也尝试过:str_extract_all( "(?<=\:")
抱歉,如果这不是最好的格式,我已经尽力以我见过的风格表达清楚了。
使用str_match_all
:
str_match_all(df$State_county, "([A-Z]+): ([^()]+) \((\d+)\)")
as_tibble(df) %>%
mutate(matches=str_match_all(State_county, "([A-Z]+): ([^()]+) \((\d+)\)")) %>%
unnest_wider(matches) %>%
select(-2) %>%
set_names("State_county", "State", "County", "ZIP")
# A tibble: 4 x 4
State_county State County ZIP
<fct> <chr> <chr> <chr>
1 MA: Bristol County (25005) MA Bristol County 25005
2 LA: St. Tammany Parish (22103) LA St. Tammany Parish 22103
3 CA: Ventura County (06111) CA Ventura County 06111
4 CA: San Mateo County (06081) CA San Mateo County 06081
### OR with str_match as we're only using a single pattern
## this saves us from the warning caused by unnest_wider
as_tibble(df) %>%
mutate(matches=str_match(State_county, "([A-Z]+): ([^()]+) \((\d+)\)"), State=matches[,2], County=matches[,3], ZIP=matches[,4], matches=NULL)
# A tibble: 4 x 4
State_county State County ZIP
<fct> <chr> <chr> <chr>
1 MA: Bristol County (25005) MA Bristol County 25005
2 LA: St. Tammany Parish (22103) LA St. Tammany Parish 22103
3 CA: Ventura County (06111) CA Ventura County 06111
4 CA: San Mateo County (06081) CA San Mateo County 06081
### Another way
str_match(df$State_county, "([A-Z]+): ([^()]+) \((\d+)\)") %>%
as.data.frame %>% set_names("State_county", "State", "County", "County_code")
State_county State County County_code
1 MA: Bristol County (25005) MA Bristol County 25005
2 LA: St. Tammany Parish (22103) LA St. Tammany Parish 22103
3 CA: Ventura County (06111) CA Ventura County 06111
4 CA: San Mateo County (06081) CA San Mateo County 06081
解释:
str_match
基本上 return 捕获的组(写在非转义括号 ([A-Z]+)
中的子模式)和匹配完整模式的完整字符串
[A-Z]+
: 匹配状态缩写。
[^()]+
:匹配任何不是左括号的内容。县.
\((\d+)\)
:匹配左括号 \(
并在使用分组拉数字时关闭一个。县代码。
str_match(df$State_county, "([A-Z]+): ([^()]+) \((\d+)\)")
[,1] [,2] [,3] [,4]
[1,] "MA: Bristol County (25005)" "MA" "Bristol County" "25005"

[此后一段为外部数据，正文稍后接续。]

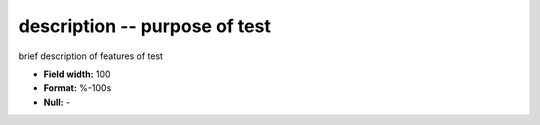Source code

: .. _certify2.01-description_attributes:

**description** -- purpose of test
----------------------------------

brief description of features of test

* **Field width:** 100
* **Format:** %-100s
* **Null:** -
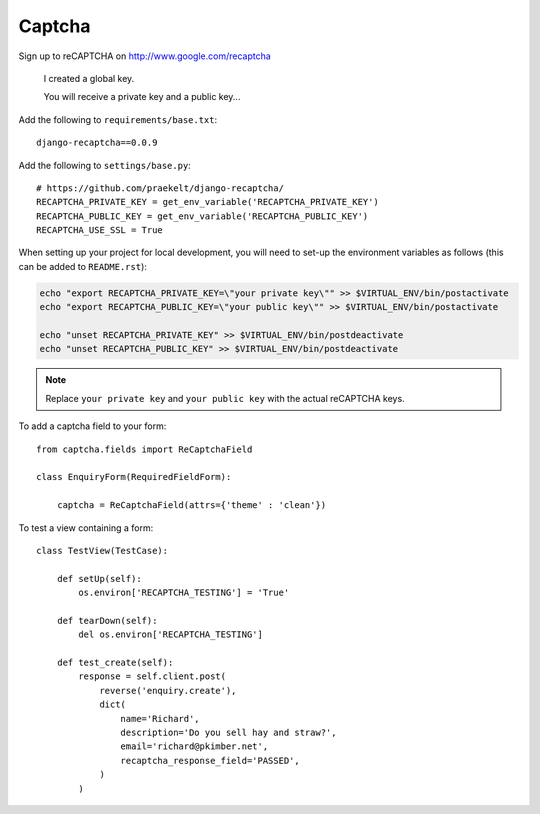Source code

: Captcha
*******

.. highlight:: python

Sign up to reCAPTCHA on http://www.google.com/recaptcha

  I created a global key.

  You will receive a private key and a public key...

Add the following to ``requirements/base.txt``::

  django-recaptcha==0.0.9

Add the following to ``settings/base.py``::

  # https://github.com/praekelt/django-recaptcha/
  RECAPTCHA_PRIVATE_KEY = get_env_variable('RECAPTCHA_PRIVATE_KEY')
  RECAPTCHA_PUBLIC_KEY = get_env_variable('RECAPTCHA_PUBLIC_KEY')
  RECAPTCHA_USE_SSL = True

When setting up your project for local development, you will need to set-up the
environment variables as follows (this can be added to ``README.rst``):

.. code-block:: bash

  echo "export RECAPTCHA_PRIVATE_KEY=\"your private key\"" >> $VIRTUAL_ENV/bin/postactivate
  echo "export RECAPTCHA_PUBLIC_KEY=\"your public key\"" >> $VIRTUAL_ENV/bin/postactivate

  echo "unset RECAPTCHA_PRIVATE_KEY" >> $VIRTUAL_ENV/bin/postdeactivate
  echo "unset RECAPTCHA_PUBLIC_KEY" >> $VIRTUAL_ENV/bin/postdeactivate

.. note:: Replace ``your private key`` and ``your public key`` with the actual
          reCAPTCHA keys.

To add a captcha field to your form::

  from captcha.fields import ReCaptchaField

  class EnquiryForm(RequiredFieldForm):

      captcha = ReCaptchaField(attrs={'theme' : 'clean'})

To test a view containing a form::

  class TestView(TestCase):

      def setUp(self):
          os.environ['RECAPTCHA_TESTING'] = 'True'

      def tearDown(self):
          del os.environ['RECAPTCHA_TESTING']

      def test_create(self):
          response = self.client.post(
              reverse('enquiry.create'),
              dict(
                  name='Richard',
                  description='Do you sell hay and straw?',
                  email='richard@pkimber.net',
                  recaptcha_response_field='PASSED',
              )
          )
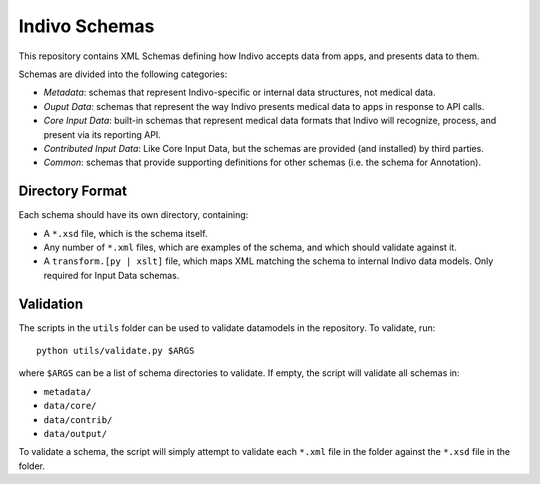 Indivo Schemas
==============

This repository contains XML Schemas defining how Indivo accepts data
from apps, and presents data to them.

Schemas are divided into the following categories:

* *Metadata*: schemas that represent Indivo-specific or internal
  data structures, not medical data.

* *Ouput Data*: schemas that represent the way Indivo presents medical
  data to apps in response to API calls.

* *Core Input Data*: built-in schemas that represent medical data 
  formats that Indivo will recognize, process, and present via its
  reporting API.

* *Contributed Input Data*: Like Core Input Data, but the schemas are
  provided (and installed) by third parties.

* *Common*: schemas that provide supporting definitions for other 
  schemas (i.e. the schema for Annotation).

Directory Format
----------------

Each schema should have its own directory, containing:

* A ``*.xsd`` file, which is the schema itself.

* Any number of ``*.xml`` files, which are examples of the schema,
  and which should validate against it.

* A ``transform.[py | xslt]`` file, which maps XML matching the schema
  to internal Indivo data models. Only required for Input Data schemas.

Validation
----------

The scripts in the ``utils`` folder can be used to validate datamodels in 
the repository. To validate, run::

  python utils/validate.py $ARGS

where ``$ARGS`` can be a list of schema directories to validate. If empty,
the script will validate all schemas in:

* ``metadata/``
* ``data/core/``
* ``data/contrib/``
* ``data/output/``

To validate a schema, the script will simply attempt to validate each
``*.xml`` file in the folder against the ``*.xsd`` file in the folder.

[2,] "LA: St. Tammany Parish (22103)" "LA" "St. Tammany Parish" "22103"
[3,] "CA: Ventura County (06111)" "CA" "Ventura County" "06111"
[4,] "CA: San Mateo County (06081)" "CA" "San Mateo County" "06081"
您可以使用 tidyr
的 extract
将数据放入不同的列中,指定要使用的正则表达式来划分数据。
tidyr::extract(df, col,
c('state', 'county', 'county_code'),
'(\w+):\s*(.*)\((\d+)\)')
# state county county_code
#1 MA Bristol County 25005
#2 LA St. Tammany Parish 22103
#3 CA Ventura County 06111
#4 CA San Mateo County 06081
我们使用 3 个捕获组从 col
列中提取数据。
数据
df <- structure(list(col = c("MA: Bristol County (25005)",
"LA: St. Tammany Parish (22103)",
"CA: Ventura County (06111)", "CA: San Mateo County (06081)")),
class = "data.frame", row.names = c(NA, -4L))
这是一个完全基于 R 的方法,它使用 strsplit
来分隔三个组件:
output <- apply(df, 1, function(x) { strsplit(x, "(?:: | \(|\))")})
output <- unlist(output, recursive=FALSE)
names(output) <- c(1:length(output))
df <- as.data.frame(do.call(rbind, output))
names(df) <- c("state", "county", "zip")
df
state county zip
1 MA Bristol County 25005
2 LA St. Tammany Parish 22103
数据:
df <- data.frame(state=c("MA: Bristol County (25005)",
"LA: St. Tammany Parish (22103)"),
stringsAsFactors=FALSE)
我正在尝试获取可变列并将其分成几列。这些值遵循基本模式,县名具有多种长度和格式。
State-county :
[1] "MA: Bristol County (25005)"
[2] "LA: St. Tammany Parish (22103)"
[3] "CA: Ventura County (06111)"
[4] "CA: San Mateo County (06081)"
我需要可以添加回 data.frame 的州、县名称和县代码列。一直想弄清楚如何使用 str_extract 来完成任务。 理想情况下,这就是我最终的目标,但我会接受我能得到的任何帮助。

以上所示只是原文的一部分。